Hier die Etappenvorschläge von der offiziellen Webseite Weserberglandweg.de
Wir habe uns allerdings aufgrund der Entfernung und der Übernachtungsmöglichkeiten für andere sechs Etappen des Weserbergland-Weg entschieden und sind folgende Etappen im Drei-Ländereck gewandert:
- Etappe 1: Hannoversch Münden nach Reinhardshagen Vaake 11,9 km
- Etappe 2: Reinhardshagen Vaake nach Gieselswerder 26,5 km
- Etappe 3: Gieselwerder nach Schönhagen 26,1 km
- Etappe 4: Schönhagen nach Silberborn 15,4 km
- Etappe 5: Silberborn nach Stadtoldendorf 26 km
- Etappe 6: Stadtoldendorf nach Bodenwerder 18,9 km
- Etappe 7: Bodenwerder nach Lüntorf 18,8 km
- Etappe 8: Lüntorf nach Emmerthal 20 km
- Etappe 9: Emmethal nach Hameln Unsen 24,7 km
- Etappe 10: Hameln-U nach Rohdental 23,7 km
- Etappe 11: Rohdental nach Rinteln (Todemann) 21,7 km
- Etappe 12: Weserberglandweg Rinteln nach Porta Westfalica 16 km
Quelle: http://img62.imageshack.us/img62/6824/wbwhhenprofilgta.jpg

Erfahrungsbericht
Heute ist der 1. Mai 2014. Wir erreichen nach 60 Höhenmeter Aufstieg den Weserberglandweg, der uns weiter an Silberborn vorbeiführt, bis wir das Hochmoor Mecklenbruch erreichen.

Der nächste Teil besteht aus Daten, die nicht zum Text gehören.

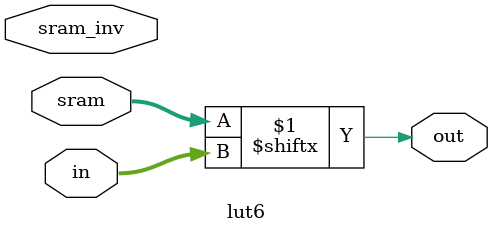
<source format=v>
module lut6 (
input [5:0] in,
output out,
input [63:0] sram,
input [63:0] sram_inv);

  assign out = sram[in];

endmodule

</source>
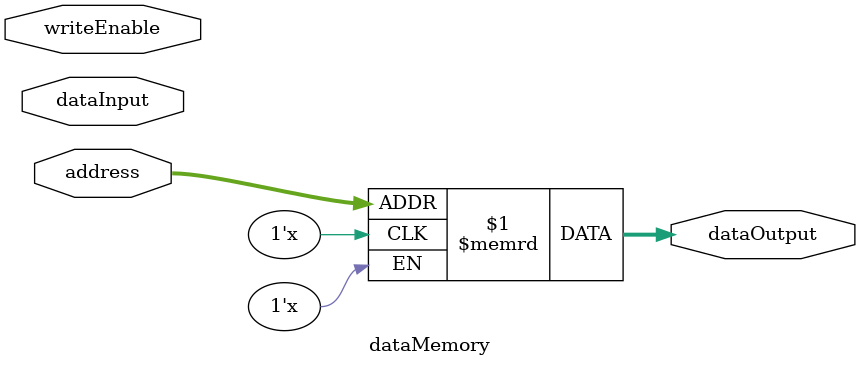
<source format=v>
module dataMemory (address, writeEnable, dataInput, dataOutput);

	input wire writeEnable;
	input wire [7:0] address;
	input wire [31:0] dataInput;

	output reg [31:0] dataOutput;
	
	reg [31:0] mem [0:255];
	
	assign dataOutput = mem[address];

endmodule
</source>
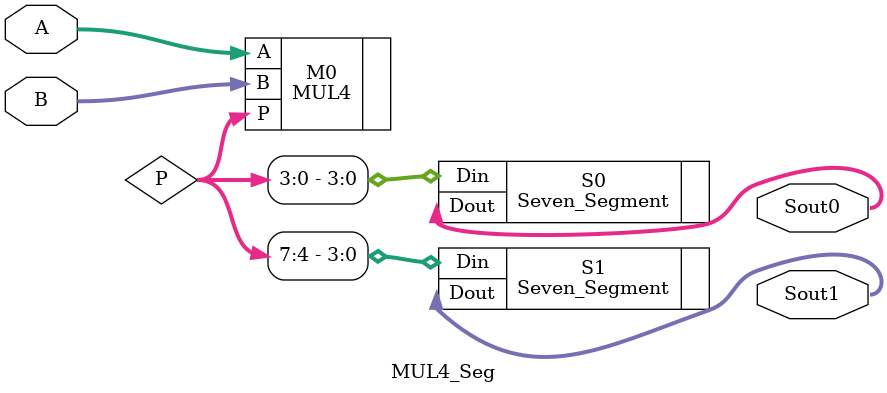
<source format=v>
module MUL4_Seg(A,B,Sout0,Sout1);
input [3:0] A, B;
output [3:0] Sout0, Sout1;

wire [7:0] P;

MUL4 M0(.A(A),.B(B),.P(P));
Seven_Segment S0(.Din(P[3:0]),.Dout(Sout0));
Seven_Segment S1(.Din(P[7:4]),.Dout(Sout1));

endmodule

</source>
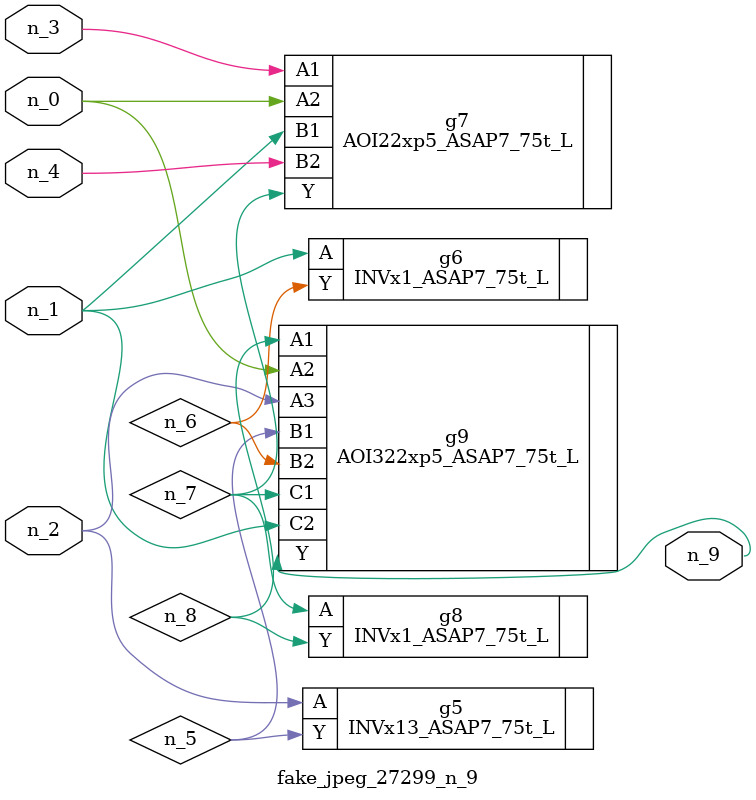
<source format=v>
module fake_jpeg_27299_n_9 (n_3, n_2, n_1, n_0, n_4, n_9);

input n_3;
input n_2;
input n_1;
input n_0;
input n_4;

output n_9;

wire n_8;
wire n_6;
wire n_5;
wire n_7;

INVx13_ASAP7_75t_L g5 ( 
.A(n_2),
.Y(n_5)
);

INVx1_ASAP7_75t_L g6 ( 
.A(n_1),
.Y(n_6)
);

AOI22xp5_ASAP7_75t_L g7 ( 
.A1(n_3),
.A2(n_0),
.B1(n_1),
.B2(n_4),
.Y(n_7)
);

INVx1_ASAP7_75t_L g8 ( 
.A(n_7),
.Y(n_8)
);

AOI322xp5_ASAP7_75t_L g9 ( 
.A1(n_8),
.A2(n_0),
.A3(n_2),
.B1(n_5),
.B2(n_6),
.C1(n_7),
.C2(n_1),
.Y(n_9)
);


endmodule
</source>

Auf Holzstegen führt der Weg durch das Moor. Am frühen Morgen kommen uns schon einige Wanderer entgegen. Mehr als die letzten Tage zuvor.
Das Hochmoor Mecklenbruch ist beeindruckend. Die umfangreichen Rekultivierungsmaßnahmen sichern dieses außergewöhnliche Naturschutzgebiet und dienen damit dem Klimaschutz durch die Speicherung großer Mengen Kohlendioxyd CO2. Hier wachsen Torfmoose, Moosbeeren, Wollgras, der fleischfressende Sonnentau und andere urwüchsige Pflanzenarten.
Wieder geht es durch üppige Buchenwälder, dann geht es bergab bis zum Hellental. Hier kommt uns die Landschaft unwirklich märchenhaft vor.
Saftige grüne Wiesen und Weiden, zwitschende Vögel, Kühe mit Kuhglocken versprühen eine liebliche Athmosphäre. Ein perfekter Ort um dem Alltagsstress zu entkommen.
Von Hellental geht es entlang an Waldrändern, Getreidefeldern und Bächen über Merxhausen, Heinade, auf den Holzberg. Ein Gewitter empfängt uns in Heinade.
Der Aufstieg auf den Holzberg wurde rutschig und matschig. Der schmale Pfad führt über den Bergkamm durch ein nach Knoblauch duftendes Bärlauchfeld.
Wir genießen den wolkenverhangenden Blick auf unser fünftes Etappenziel Stadtoldendorf. Dann geht es abwärts in das verträumte Städtchen.
Fazit: Wunderschöne Wanderroute mit vielen abwechslungsreichen und schönen Landschaften. Mittelschwere Etappe. Gute Kondition ist wünschenswert, der Holzberg erfordert dies. Höhenmeter 391 m auf und 625 m abwärts. Laufzeit 5:47 Std. für 25,9 km. Gutes Schuhwerk ist notwendig. Wie immer ausreichend Getränke und Proviant mitnehmen.
Diesmal war die Strecke des Weserberglandweg sehr gut ausgeschildert.